Для персонажей Лаури любовь источник мужества в жизненных невзгодах и залог спасения. Но спасает она лишь тех, кто способен возвыситься душой до ее суровых обязательств. Консул малодушно бежит от любви Ивонны, от своей любви к ней и гибнет. Герои повести, напротив, находят в своем чувстве веру, стойкость и силу. Рассказы «Неустрашимый кораблик» и «Джин и златоцвет» этюды все о том же: о любви, равной человеку, возвышающей его над прозой меркантильного деляческого существования и питающей бескорыстие и жалость ко всему живому.

Главное действующее лицо в новеллах «Джин и златоцвет» и «Странное утешение, даруемое профессией», писатель Сигбьерн Уилдернесс, – фигура в каких-то моментах автобиографическая.

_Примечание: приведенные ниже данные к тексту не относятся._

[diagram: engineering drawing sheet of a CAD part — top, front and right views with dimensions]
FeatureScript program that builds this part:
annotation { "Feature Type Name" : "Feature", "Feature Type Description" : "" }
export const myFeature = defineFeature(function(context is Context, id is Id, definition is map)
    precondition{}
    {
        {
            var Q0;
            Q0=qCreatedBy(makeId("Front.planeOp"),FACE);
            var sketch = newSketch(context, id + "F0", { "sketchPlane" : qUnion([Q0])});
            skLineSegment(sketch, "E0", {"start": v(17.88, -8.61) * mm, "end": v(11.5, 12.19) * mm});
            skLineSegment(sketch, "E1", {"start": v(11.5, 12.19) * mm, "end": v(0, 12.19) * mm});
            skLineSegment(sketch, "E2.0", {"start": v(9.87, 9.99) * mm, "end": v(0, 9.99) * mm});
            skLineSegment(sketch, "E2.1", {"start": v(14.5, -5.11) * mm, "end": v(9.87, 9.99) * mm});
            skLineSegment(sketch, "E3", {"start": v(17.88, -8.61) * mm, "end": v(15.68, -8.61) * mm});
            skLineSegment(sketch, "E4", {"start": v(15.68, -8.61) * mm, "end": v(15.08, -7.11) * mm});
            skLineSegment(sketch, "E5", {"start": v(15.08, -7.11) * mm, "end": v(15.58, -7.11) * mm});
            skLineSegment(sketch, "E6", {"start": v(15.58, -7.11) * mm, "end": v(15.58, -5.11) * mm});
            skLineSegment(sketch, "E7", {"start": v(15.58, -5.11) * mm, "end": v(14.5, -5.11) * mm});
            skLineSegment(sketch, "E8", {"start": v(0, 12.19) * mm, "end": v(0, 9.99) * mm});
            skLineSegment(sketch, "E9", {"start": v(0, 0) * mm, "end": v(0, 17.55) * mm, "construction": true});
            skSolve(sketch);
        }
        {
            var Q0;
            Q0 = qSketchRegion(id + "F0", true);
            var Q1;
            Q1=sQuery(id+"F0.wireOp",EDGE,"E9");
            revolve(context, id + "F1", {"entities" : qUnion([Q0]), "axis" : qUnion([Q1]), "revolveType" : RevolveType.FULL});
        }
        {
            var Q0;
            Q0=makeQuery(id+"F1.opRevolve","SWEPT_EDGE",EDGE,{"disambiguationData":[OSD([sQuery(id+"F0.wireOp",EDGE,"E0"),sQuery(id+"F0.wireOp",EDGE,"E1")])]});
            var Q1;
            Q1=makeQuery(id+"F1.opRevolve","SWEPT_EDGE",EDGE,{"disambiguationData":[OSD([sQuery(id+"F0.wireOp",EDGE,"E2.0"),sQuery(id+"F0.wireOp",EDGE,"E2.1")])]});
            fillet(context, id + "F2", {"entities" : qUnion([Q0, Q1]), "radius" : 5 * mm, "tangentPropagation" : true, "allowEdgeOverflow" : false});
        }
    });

Писатель предполагал ввести этот персонаж во все части эпопеи «Путешествие, которое длится вечно». Очевидно, Сигбьерн должен был как-то комментировать изображаемое, то есть взять на себя функции хора античной трагедии – функции, переданные в романе Ляруэлю.

Замысел остался невоплощенным, но, как можно судить по рассказу «Странное утешение…», Уилдернесс вполне подошел бы на роль комментатора. Ведь вся новелла, по существу, скорбный мартиролог писателей и поэтов, загубленных в свое время «обстоятельствами», а вернее, жестокосердием буржуа, глухих к прекрасному и к жизненной трагедии творцов прекрасного. Сигбьерн размышляет об их печальной судьбе, соотнося с ней свою собственную.

Подобно Уилдернессу, Малькольм Лаури не видел причин предаваться благодушному оптимизму, наблюдая за тем, что происходит в мире. То, что он наблюдал, его скорее ужасало. Но он видел не только страшное. Он писал о мерзостях, не забывая о величии человека. Он доверял истории.

Эпопею о мытарствах человеческой души в земном аду он хотел завершить на высокой, чистой ноте «Лесной тропы к роднику».

Он знал, что прозрачные родники не пересыхают: их питает земля.

«Могла бы душа, омытая там, очиститься от скверны или утолить свою жажду?» – вопрошал Джеффри Фермин из своего ада.

Да, утверждает Малькольм Лаури своими книгами. Да. Могла бы.